Dahlan Iskan adalah Jawa Pos [2]
Oleh: Dr. Tantan Hermansah (Ketua Program Magister Komunikasi & Penyiaran UIN Syarif Hidayatullah Jakarta)
Satu peristiwa menarik perhatian publik media beberapa waktu ini. Bukan karena berita besar. Tapi karena sebuah langkah hukum dari internal sebuah media besar terhadap tokoh yang sangat lekat dengan sejarahnya.
Nama lembaganya: Jawa Pos. Bukan soal siapa yang benar. Bukan soal siapa yang menang. Tapi ini soal cara. Soal bagaimana institusi media menangani perbedaan dan konflik di dalam rumahnya sendiri.
Ketika media menggunakan jalur hukum untuk menyelesaikan persoalan internal yang bersifat sejarah dan relasi, itu bukan sekadar langkah hukum. Itu langkah yang sarat risiko. Bukan hanya risiko hukum. Tapi risiko reputasi. Risiko kehilangan simpati publik. Risiko kehilangan kepercayaan.
Karena publik tak hanya melihat substansi perkara. Publik juga membaca tanda. Dan media, sepanjang sejarahnya, bukan hanya kumpulan berita—ia adalah tanda. Ia adalah simbol nilai. Tempat bertemunya kepercayaan dan informasi.
Itulah kenapa langkah menyeret nama yang sudah menjadi bagian dari narasi media ke jalur polisi bisa menimbulkan guncangan. Bukan hanya ke dalam. Tapi juga ke luar. Ke mata publik. Ke hati para pembacanya.
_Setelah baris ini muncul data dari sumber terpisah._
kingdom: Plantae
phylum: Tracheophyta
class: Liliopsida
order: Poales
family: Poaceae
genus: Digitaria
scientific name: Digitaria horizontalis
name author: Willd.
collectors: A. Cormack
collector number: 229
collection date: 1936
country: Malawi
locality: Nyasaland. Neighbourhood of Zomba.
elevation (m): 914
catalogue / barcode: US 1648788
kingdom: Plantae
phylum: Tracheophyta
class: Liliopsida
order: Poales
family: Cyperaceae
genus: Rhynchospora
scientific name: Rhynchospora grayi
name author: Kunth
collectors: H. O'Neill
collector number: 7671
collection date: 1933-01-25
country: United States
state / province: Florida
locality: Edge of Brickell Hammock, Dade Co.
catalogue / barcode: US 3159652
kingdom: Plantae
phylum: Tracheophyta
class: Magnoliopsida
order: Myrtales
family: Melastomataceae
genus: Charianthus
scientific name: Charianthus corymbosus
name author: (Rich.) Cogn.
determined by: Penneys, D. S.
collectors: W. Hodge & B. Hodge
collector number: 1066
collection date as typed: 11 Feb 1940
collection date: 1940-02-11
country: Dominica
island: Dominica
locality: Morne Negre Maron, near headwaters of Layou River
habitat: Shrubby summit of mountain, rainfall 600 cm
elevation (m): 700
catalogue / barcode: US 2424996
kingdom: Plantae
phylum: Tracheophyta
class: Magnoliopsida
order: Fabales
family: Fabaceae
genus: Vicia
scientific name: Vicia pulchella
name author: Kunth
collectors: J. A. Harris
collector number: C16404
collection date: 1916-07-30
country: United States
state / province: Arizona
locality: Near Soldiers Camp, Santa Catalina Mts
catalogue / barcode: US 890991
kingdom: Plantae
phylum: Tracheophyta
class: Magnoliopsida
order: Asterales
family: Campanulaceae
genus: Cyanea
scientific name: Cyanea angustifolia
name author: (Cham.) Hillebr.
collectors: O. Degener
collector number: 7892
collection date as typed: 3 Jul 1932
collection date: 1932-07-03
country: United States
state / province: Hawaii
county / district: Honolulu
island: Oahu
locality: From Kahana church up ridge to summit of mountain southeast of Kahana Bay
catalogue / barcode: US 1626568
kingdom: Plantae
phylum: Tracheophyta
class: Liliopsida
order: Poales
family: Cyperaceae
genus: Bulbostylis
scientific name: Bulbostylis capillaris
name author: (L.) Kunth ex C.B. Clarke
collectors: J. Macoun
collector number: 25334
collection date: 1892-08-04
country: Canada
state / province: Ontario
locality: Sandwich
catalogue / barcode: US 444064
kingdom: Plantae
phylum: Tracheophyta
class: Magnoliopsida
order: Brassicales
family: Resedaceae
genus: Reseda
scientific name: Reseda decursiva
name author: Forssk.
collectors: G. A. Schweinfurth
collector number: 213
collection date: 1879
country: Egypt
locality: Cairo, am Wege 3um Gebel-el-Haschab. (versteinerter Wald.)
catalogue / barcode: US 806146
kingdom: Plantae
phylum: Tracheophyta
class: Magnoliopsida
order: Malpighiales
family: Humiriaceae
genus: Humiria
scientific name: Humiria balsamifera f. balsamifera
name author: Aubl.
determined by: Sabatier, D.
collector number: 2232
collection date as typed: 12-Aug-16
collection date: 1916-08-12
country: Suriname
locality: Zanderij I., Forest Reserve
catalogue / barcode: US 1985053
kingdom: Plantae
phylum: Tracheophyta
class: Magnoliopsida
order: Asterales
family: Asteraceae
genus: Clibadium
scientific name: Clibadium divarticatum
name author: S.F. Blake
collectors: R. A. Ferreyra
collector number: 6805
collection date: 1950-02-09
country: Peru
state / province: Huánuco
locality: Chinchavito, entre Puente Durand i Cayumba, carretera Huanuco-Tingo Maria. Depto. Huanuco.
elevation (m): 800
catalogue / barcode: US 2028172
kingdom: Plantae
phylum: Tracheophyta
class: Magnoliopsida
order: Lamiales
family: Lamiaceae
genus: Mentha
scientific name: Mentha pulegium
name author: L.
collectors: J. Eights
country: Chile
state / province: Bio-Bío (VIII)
Persoalannya bukan pada legal atau ilegal. Tapi pada etika dan cara. Di mana media seharusnya menjadi ruang dialog. Menyelesaikan perbedaan dengan kepala dingin. Bukan dengan saling tuding di ruang publik yang gaduh.
Banyak institusi tumbuh besar karena menjaga cerita baiknya. Bukan karena selalu sempurna. Tapi karena tahu kapan harus memelihara warisan dan kapan harus membuka ruang perbaikan.
Media adalah lembaga yang menjaga demokrasi. Tapi ia juga harus menjaga dirinya sendiri. Jangan sampai, karena satu keputusan yang terburu-buru, justru mengguncang bangunan yang sudah lama disusun.
Kita semua tahu, media dibangun bukan hanya oleh angka dan laporan keuangan. Tapi oleh semangat. Oleh perjuangan. Oleh cerita panjang yang ditulis oleh banyak orang, dari banyak generasi.
Menyeret satu bab dari cerita itu ke jalur hukum, tanpa upaya mediasi yang terbuka, adalah risiko besar. Karena yang terguncang bukan hanya sosok. Tapi institusi. Reputasi. Kredibilitas yang dibangun bertahun-tahun.
Dalam dunia media, citra bukanlah milik satu orang. Tapi milik semua yang pernah menulis, menyunting, dan membaca. Maka, ketika lembaga memutus silaturahmi dengan sejarahnya sendiri, yang rusak bukan hanya satu nama—tapi seluruh ekosistem nilai di dalamnya.
Masih ada banyak jalan yang lebih arif. Mediasi. Audit independen. Forum etik. Ruang dialog terbuka bersama tokoh-tokoh pers. Semua itu lebih baik daripada membawa persoalan ke ranah yang bisa mencederai rasa hormat.